QUOTED PASSAGE:
▼▼▼
Headaches, Headaches, and more Headaches
After trying to open up the socket connection and send data back to the Unity code I quickly ran into… Headaches. First whatever package Mozilla used in their example completely blocked me out from using sockets while their code was running so I couldn’t actually send data back once the server had started. I also couldn’t put their code into a thread because I got an odd error related to the package that I couldn’t find a solution too. These headaches led to a five-hour-long goose chase through their code.
I started by researching the python package that they sued called Tornado. Tornado is a package kind of like Flask where you use it to create sockets as well as an HTTP server. However, it is much more robust than flask in that every operation coming in from clients is threaded meaning it can process many more requests in the same amount of time as Flask and this allows it to handle up to thousands of clients. Read more about it here. So the first problem I think I found with this package is it doesn’t allow threading because it itself is a thread manager and needs to be run in the main class. The entire server runs in an asynchronous loop. The one thing that I found after five hours, however, is that because tornado is being used that means that the gateway communicates with the python-web things code using HTTP Requests! I drafted up some quick python code to test this theory and sure enough, if I navigated to the written page, in this case, 127.0.0.1/0/properties/on I could pull data about the current state of the device, and if I updated the state from the gateway I would see the change in the python code. Finally, to update these values the gateway uses HTTP put requests which basically replaces all the content at a certain URL with whatever String you pass in. I tried this in python too and it worked I created a flickering light!
▲▲▲
AIM OF THE EXERCISE:
Continue the blog post about the socket headaches and the Tornado package, starting right after its last sentence.

RECORDS:
▼▼▼
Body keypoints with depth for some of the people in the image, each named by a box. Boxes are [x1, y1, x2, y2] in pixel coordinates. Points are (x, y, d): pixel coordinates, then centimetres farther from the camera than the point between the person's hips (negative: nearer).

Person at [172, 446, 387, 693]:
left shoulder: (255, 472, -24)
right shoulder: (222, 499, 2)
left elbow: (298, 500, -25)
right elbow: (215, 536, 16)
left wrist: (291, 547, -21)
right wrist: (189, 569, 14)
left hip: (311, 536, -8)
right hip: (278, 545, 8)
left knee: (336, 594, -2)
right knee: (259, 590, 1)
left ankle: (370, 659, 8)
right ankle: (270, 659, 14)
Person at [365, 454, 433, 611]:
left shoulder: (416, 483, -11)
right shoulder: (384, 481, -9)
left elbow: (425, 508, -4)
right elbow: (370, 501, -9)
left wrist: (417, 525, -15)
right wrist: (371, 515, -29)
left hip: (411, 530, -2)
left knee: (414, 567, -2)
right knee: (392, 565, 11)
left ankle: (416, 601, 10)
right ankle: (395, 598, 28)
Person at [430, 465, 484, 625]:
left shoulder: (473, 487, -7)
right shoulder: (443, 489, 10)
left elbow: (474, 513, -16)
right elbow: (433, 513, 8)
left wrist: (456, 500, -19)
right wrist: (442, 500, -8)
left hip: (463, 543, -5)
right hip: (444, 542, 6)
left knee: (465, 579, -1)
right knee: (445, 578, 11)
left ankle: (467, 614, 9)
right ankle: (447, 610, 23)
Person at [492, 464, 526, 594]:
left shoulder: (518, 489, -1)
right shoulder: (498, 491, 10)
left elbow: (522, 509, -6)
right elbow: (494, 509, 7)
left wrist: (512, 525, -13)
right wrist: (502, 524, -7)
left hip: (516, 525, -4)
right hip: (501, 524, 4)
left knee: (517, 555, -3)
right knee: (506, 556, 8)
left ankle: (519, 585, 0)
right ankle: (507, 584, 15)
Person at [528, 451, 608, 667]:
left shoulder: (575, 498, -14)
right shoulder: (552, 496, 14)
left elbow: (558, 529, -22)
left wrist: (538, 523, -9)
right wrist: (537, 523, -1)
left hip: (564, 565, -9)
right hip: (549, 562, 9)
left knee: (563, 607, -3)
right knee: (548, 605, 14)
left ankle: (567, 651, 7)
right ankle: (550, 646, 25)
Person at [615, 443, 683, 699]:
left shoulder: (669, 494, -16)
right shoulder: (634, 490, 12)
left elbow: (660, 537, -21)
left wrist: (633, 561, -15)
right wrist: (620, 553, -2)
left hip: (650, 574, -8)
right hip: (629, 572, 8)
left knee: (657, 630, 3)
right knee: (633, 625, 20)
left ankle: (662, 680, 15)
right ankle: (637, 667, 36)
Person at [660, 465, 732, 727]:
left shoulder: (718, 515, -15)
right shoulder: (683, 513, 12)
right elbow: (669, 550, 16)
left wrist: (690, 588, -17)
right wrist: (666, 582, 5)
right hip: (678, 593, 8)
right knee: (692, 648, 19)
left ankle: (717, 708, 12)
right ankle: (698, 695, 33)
▲▲▲
OUTPUT BELOW:
Now I can use web requests from the unity code to change and read these values without even interacting with the python-webthings code. I can just pull the JSON data and decode it on Unity’s side. There is a built-in package for encoding and decoding JSON data. You can create a class like this and use Unity’s function described here to either assign values to the class variables and create JSON data or to read JSON data given the provided class structure matches.
[Serializable] public class
MyClass {
public int level;
public float timeElapsed;
public string playerName; }
I wrote the code for Unity that made the web requests and decoded the JSON and got it working… sort of. My first test was getting it to run once and sure enough, I got the value perfect! Then I tried putting it in the Unity while loop and uhhhh, I think I Ddosed my own laptop. My python server was no longer working and as for Unity I tried restarting the server and running the code again and it gave me a very weird error every time it tried to make a web request. Yeah so my fantastic idea of sending 60 HTTP request a second was terrible and I immediately moved on from it just to follow an equally bad idea.
I spent the next two hours trying to get the java code they provided to compile. I know Java is a much more robust language than python and it can handle multiprocessing a lot better so I thought it was worth a try. I did get it to compile and run but the process of getting the project downloaded, using maven to build it, and then tracking down the missing JAR files was so frustrating that I was just going to figure out how to do it in python.
After sifting through their python code the first time I remembered that they are running a weird tornado.ioloop to have tornado handle a background process, in this case I can use my Unity comms code and run it in the ioloop. I still can’t start or stop the server but that’s tomorrow problem.